Copy out all of the material. Every line must match the original.

--- --- ---

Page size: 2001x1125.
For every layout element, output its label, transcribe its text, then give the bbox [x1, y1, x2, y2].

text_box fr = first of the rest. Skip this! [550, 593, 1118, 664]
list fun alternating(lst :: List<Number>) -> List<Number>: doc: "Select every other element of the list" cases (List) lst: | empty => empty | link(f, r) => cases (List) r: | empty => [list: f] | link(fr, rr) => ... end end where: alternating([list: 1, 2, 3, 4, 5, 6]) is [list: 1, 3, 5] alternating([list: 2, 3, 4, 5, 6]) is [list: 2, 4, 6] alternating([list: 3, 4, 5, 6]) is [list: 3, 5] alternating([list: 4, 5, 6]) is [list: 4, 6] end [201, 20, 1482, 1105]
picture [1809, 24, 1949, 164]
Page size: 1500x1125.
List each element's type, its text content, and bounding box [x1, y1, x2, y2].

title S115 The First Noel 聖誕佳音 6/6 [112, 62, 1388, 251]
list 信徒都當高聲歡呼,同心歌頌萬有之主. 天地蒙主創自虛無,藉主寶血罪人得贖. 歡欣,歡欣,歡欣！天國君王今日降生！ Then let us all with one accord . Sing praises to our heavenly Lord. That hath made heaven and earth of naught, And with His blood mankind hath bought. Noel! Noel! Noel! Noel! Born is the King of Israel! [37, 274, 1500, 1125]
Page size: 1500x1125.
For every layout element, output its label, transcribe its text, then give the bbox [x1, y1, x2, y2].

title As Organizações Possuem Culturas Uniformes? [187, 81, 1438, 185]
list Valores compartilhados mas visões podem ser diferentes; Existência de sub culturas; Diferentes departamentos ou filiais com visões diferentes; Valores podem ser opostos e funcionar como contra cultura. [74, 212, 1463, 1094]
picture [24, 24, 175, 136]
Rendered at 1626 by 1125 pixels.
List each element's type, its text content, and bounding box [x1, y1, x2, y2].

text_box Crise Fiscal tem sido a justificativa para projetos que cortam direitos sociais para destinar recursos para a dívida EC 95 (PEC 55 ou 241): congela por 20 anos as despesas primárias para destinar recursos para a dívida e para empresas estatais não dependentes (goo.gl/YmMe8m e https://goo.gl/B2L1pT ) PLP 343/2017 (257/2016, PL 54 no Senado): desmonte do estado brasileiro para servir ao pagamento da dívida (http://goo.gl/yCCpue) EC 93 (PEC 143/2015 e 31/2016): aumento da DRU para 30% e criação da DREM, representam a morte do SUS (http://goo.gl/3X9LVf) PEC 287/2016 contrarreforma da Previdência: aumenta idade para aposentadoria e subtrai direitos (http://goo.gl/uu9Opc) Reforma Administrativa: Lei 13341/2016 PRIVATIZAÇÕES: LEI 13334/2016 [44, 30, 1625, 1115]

--- --- ---

Result for this exercise
Page size: 2001x1125.
For every layout element, output its label, transcribe its text, then give the bbox [x1, y1, x2, y2].

text_box fr = first of the rest. Skip this! [550, 593, 1118, 664]
list fun alternating(lst :: List<Number>) -> List<Number>: doc: "Select every other element of the list" cases (List) lst: | empty => empty | link(f, r) => cases (List) r: | empty => [list: f] | link(fr, rr) => ... end end where: alternating([list: 1, 2, 3, 4, 5, 6]) is [list: 1, 3, 5] alternating([list: 2, 3, 4, 5, 6]) is [list: 2, 4, 6] alternating([list: 3, 4, 5, 6]) is [list: 3, 5] alternating([list: 4, 5, 6]) is [list: 4, 6] end [201, 20, 1482, 1105]
picture [1809, 24, 1949, 164]
Page size: 1500x1125.
List each element's type, its text content, and bounding box [x1, y1, x2, y2].

title S115 The First Noel 聖誕佳音 6/6 [112, 62, 1388, 251]
list 信徒都當高聲歡呼,同心歌頌萬有之主. 天地蒙主創自虛無,藉主寶血罪人得贖. 歡欣,歡欣,歡欣！天國君王今日降生！ Then let us all with one accord . Sing praises to our heavenly Lord. That hath made heaven and earth of naught, And with His blood mankind hath bought. Noel! Noel! Noel! Noel! Born is the King of Israel! [37, 274, 1500, 1125]
Page size: 1500x1125.
For every layout element, output its label, transcribe its text, then give the bbox [x1, y1, x2, y2].

title As Organizações Possuem Culturas Uniformes? [187, 81, 1438, 185]
list Valores compartilhados mas visões podem ser diferentes; Existência de sub culturas; Diferentes departamentos ou filiais com visões diferentes; Valores podem ser opostos e funcionar como contra cultura. [74, 212, 1463, 1094]
picture [24, 24, 175, 136]
Rendered at 1626 by 1125 pixels.
List each element's type, its text content, and bounding box [x1, y1, x2, y2].

text_box Crise Fiscal tem sido a justificativa para projetos que cortam direitos sociais para destinar recursos para a dívida EC 95 (PEC 55 ou 241): congela por 20 anos as despesas primárias para destinar recursos para a dívida e para empresas estatais não dependentes (goo.gl/YmMe8m e https://goo.gl/B2L1pT ) PLP 343/2017 (257/2016, PL 54 no Senado): desmonte do estado brasileiro para servir ao pagamento da dívida (http://goo.gl/yCCpue) EC 93 (PEC 143/2015 e 31/2016): aumento da DRU para 30% e criação da DREM, representam a morte do SUS (http://goo.gl/3X9LVf) PEC 287/2016 contrarreforma da Previdência: aumenta idade para aposentadoria e subtrai direitos (http://goo.gl/uu9Opc) Reforma Administrativa: Lei 13341/2016 PRIVATIZAÇÕES: LEI 13334/2016 [44, 30, 1625, 1115]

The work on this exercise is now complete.